The following lines create a barchart based on the relative frequency distribution of a $Poisson(5)$ random sample of size $1000.$
barplot(table(rpois(1000,lambda=5))/1000)

EXERCISE:  Make a similar barplot based on a random sample of size 100 from a Binomial($10,0.3$) distribution. What is the sample mean?

Counting number of cases satisfying some given condition

Suppose that we have a vector, x, some of entries are positive. We may count all those using the following technique:
sum(x > 0)
Details of why it works were given in the R tutorial. Here > is a Boolean operator. Other Boolean operators include: < , <=, > , >=, ==, !=. You may combine Boolean operations using & (and), | (or) and ! (not). For instance, to count all entries lying in (3,10] we use:
sum(x > 3 & x <= 10)
There is another Boolean operator %in% which is the "belongs to" operator. For instance, 4 %in% c(3,6,4,1) returns TRUE, while 6 %in% c(4,5,2) returns FALSE.

EXERCISE:  Roll a die 1000 times. Count the number of times you get an odd number. You may use %in% or you may use the modulo operator & (e.g., 5&3 is 2).

EXERCISE:  I roll two dice 100 times each:

x = sample(6,100,rep=T)
y = sample(6,100,rep=T)
Count the number of times the sum of the two outcomes exceed 7.

Structure of a simulation code

We shall combine the techniques discussed above to create the basic structure of a simulation code. You have a random experiment, and you want to do some math with its outcome, and save the result.
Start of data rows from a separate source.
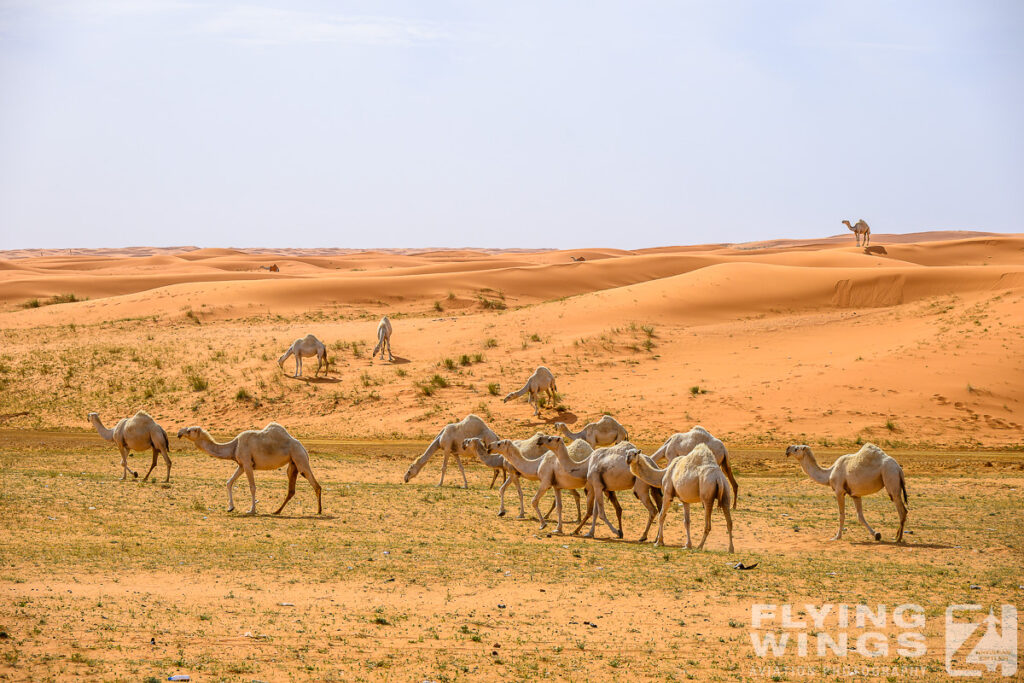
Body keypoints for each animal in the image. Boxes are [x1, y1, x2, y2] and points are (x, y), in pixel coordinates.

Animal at [175, 421, 319, 511]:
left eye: (190, 430)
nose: (179, 433)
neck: (234, 446)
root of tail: (303, 447)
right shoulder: (241, 465)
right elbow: (229, 482)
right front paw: (230, 507)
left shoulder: (248, 464)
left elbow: (252, 487)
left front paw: (252, 510)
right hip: (294, 461)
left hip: (299, 457)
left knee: (313, 482)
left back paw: (319, 511)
You repeat this a large number of times (say $N$) to obtain a long vector of results. Finally look at the results through the lens of statistical regularity, i.e., draw histogram or compute mean, or whatever.

The basic structure is
result = numeric(N)
for(i in 1:N) {
  #Perform th random experiment once
  #Do the math with the outcome
  result = #Whatever you want to save
}
hist(result)
mean(result)
For instance, we may toss a coin 100 times in each pass, and save the number of heads obtained. If we repeat this 10 times, then we shall end up with a vector nhead of length 10, where nhead[i] stores the number of heads in the $i$-th batch of 100 tosses. Here is a code to do this:
nhead = numeric(1000)
for( i in 1:1000) {
   tosses = sample(c("Head","Tail"), 100, rep=T)
   nhead = sum(tosses=="Head")
}
mean(nhead)
table(nhead) # frequency distribution
barplot(table(nhead))

EXERCISE:  A Roulette wheel in a casino consists of a rotating wheel on which a ball rolls. The wheel has some boxes attached to its periphery, marked 0,1,2,...,32. When the wheel stops rolling, the ball drops in one of the boxes. The outcome of this random experiment is the number written on the box. I have bought a ticket priced Rs 100 to play this. I shall get Rs 500 if the number is divisible by 5. Simulate to find my expected payoff per game.
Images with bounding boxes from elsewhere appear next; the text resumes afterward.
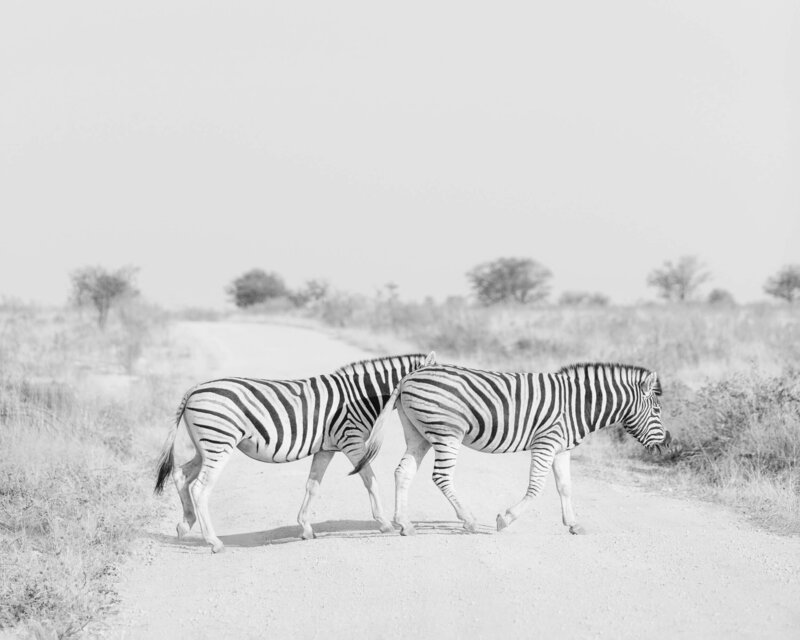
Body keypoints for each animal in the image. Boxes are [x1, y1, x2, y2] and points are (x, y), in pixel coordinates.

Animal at [152, 350, 434, 552]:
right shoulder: (351, 441)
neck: (362, 395)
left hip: (206, 447)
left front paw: (306, 528)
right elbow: (371, 481)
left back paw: (185, 525)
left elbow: (313, 486)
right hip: (218, 443)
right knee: (200, 488)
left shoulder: (326, 448)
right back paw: (213, 542)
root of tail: (193, 390)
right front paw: (386, 524)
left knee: (180, 474)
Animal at [354, 364, 672, 536]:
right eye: (657, 410)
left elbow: (565, 487)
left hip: (419, 433)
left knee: (403, 471)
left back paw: (405, 524)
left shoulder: (561, 448)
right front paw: (504, 519)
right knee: (441, 477)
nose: (668, 443)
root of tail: (409, 377)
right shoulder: (546, 442)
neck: (578, 405)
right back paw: (469, 520)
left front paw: (574, 524)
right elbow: (536, 487)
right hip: (447, 432)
EXERCISE:  Use simulation to approximate the expected value of $(X-\bar X)^3$ where $X\sim Poisson(3).$

EXERCISE:  Use simulation to approximate the expected value of $(X-\bar X)^3$ where $X\sim Poisson(\lambda)$ for $\lambda \in [1,5].$ Make a plot of the expected value against $\lambda.$

[Hint: Take a grid of values of $\lambda$ in $[1,5]$ and apply the last exercise for each.